Anisotropic Gauss Reconstruction for Unoriented Point Clouds
Yueji Ma, Dong Xiao, Zuoqiang Shi, Bin Wang
TL;DR
This work extends the Gauss-based surface reconstruction for unoriented point clouds by introducing an anisotropic form of the fundamental solution through a convection term in the Laplace equation, enabling richer linear systems that better capture directional information. By discretizing an anisotropic Gauss formula and solving under- and over-determined systems with a memory-efficient blocking scheme, the method simultaneously obtains normals and reconstructs surfaces, with an adaptive velocity-vector strategy that improves handling of thin structures and small holes. Across diverse datasets, including noisy and real-world scans, the approach achieves state-of-the-art orientation and reconstruction performance, while reducing sensitivity to regularization and maintaining competitive efficiency. The work provides a practical, robust framework for unoriented surface reconstruction with explicit guidance on velocity selection, iso-surface extraction, and computational considerations, and it highlights avenues for further efficiency and local-geometry adaptation.
Abstract
Unoriented surface reconstructions based on the Gauss formula have attracted much attention due to their elegant mathematical formulation and excellent performance.

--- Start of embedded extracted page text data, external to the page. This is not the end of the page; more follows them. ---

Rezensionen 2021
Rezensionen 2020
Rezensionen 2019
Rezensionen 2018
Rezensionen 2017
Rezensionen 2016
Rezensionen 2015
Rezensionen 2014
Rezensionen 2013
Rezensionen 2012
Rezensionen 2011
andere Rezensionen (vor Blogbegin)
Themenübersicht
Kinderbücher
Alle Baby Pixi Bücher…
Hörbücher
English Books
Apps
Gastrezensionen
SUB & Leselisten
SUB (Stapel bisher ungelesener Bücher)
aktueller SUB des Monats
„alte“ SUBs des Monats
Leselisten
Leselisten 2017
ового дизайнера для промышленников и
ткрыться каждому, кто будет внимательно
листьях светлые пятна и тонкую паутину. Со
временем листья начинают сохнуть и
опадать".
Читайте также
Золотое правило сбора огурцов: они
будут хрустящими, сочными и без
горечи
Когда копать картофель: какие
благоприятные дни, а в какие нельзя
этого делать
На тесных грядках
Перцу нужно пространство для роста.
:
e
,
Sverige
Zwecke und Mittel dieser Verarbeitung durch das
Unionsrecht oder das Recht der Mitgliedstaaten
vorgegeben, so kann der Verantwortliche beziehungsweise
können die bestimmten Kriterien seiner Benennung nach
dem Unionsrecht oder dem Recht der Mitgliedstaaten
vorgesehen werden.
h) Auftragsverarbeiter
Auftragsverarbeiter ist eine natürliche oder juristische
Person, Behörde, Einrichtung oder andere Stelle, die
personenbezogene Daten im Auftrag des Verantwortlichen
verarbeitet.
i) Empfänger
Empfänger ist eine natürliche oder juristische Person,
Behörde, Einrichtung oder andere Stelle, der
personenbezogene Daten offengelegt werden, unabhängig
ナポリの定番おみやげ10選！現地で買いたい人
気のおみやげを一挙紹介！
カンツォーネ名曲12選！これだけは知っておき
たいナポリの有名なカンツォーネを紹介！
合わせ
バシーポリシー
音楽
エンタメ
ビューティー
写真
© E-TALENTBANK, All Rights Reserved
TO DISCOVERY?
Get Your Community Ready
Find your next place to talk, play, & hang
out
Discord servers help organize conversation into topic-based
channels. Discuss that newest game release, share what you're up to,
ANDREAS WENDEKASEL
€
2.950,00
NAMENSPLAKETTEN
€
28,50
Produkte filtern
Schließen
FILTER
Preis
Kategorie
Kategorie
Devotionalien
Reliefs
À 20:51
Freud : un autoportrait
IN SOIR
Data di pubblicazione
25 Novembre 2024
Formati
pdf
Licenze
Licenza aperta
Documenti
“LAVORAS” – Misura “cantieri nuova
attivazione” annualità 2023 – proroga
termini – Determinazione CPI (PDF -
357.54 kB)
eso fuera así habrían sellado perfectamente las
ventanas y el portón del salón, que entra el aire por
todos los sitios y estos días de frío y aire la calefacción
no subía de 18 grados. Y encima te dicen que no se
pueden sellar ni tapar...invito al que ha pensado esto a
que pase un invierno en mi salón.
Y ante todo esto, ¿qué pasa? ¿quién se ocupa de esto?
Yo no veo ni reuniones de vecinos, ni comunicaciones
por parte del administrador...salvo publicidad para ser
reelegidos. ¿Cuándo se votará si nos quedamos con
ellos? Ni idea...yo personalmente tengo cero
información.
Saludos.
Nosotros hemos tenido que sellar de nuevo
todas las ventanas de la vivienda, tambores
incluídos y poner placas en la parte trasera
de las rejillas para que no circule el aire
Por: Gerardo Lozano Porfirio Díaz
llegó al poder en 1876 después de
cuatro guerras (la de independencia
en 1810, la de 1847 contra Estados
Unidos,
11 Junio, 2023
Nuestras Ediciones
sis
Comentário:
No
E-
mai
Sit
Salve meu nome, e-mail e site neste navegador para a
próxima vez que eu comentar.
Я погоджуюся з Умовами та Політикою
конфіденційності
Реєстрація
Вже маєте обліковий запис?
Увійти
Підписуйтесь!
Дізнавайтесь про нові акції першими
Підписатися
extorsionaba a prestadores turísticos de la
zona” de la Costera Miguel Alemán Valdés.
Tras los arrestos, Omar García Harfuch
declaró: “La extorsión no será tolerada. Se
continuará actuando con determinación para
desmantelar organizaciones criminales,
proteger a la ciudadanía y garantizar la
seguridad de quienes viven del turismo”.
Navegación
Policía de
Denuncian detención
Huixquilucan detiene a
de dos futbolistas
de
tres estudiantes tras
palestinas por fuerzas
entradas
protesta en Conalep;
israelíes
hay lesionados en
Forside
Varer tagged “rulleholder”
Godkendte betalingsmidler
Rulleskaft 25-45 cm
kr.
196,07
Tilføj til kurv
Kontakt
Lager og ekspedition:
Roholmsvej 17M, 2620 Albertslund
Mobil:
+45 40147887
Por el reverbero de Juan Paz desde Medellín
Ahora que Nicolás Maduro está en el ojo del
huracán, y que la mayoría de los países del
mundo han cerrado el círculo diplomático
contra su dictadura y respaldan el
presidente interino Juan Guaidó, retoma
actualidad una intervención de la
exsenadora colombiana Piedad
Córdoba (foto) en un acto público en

However, the isotropic characteristics of the formulation limit their capacity to leverage the anisotropic information within the point cloud. In this work, we propose a novel anisotropic formulation by introducing a convection term in the original Laplace operator. By choosing different velocity vectors, the anisotropic feature can be exploited to construct more effective linear equations. Moreover, an adaptive selection strategy is introduced for the velocity vector to further enhance the orientation and reconstruction performance of thin structures. Extensive experiments demonstrate that our method achieves state-of-the-art performance and manages various challenging situations, especially for models with thin structures or small holes. The source code will be released on GitHub.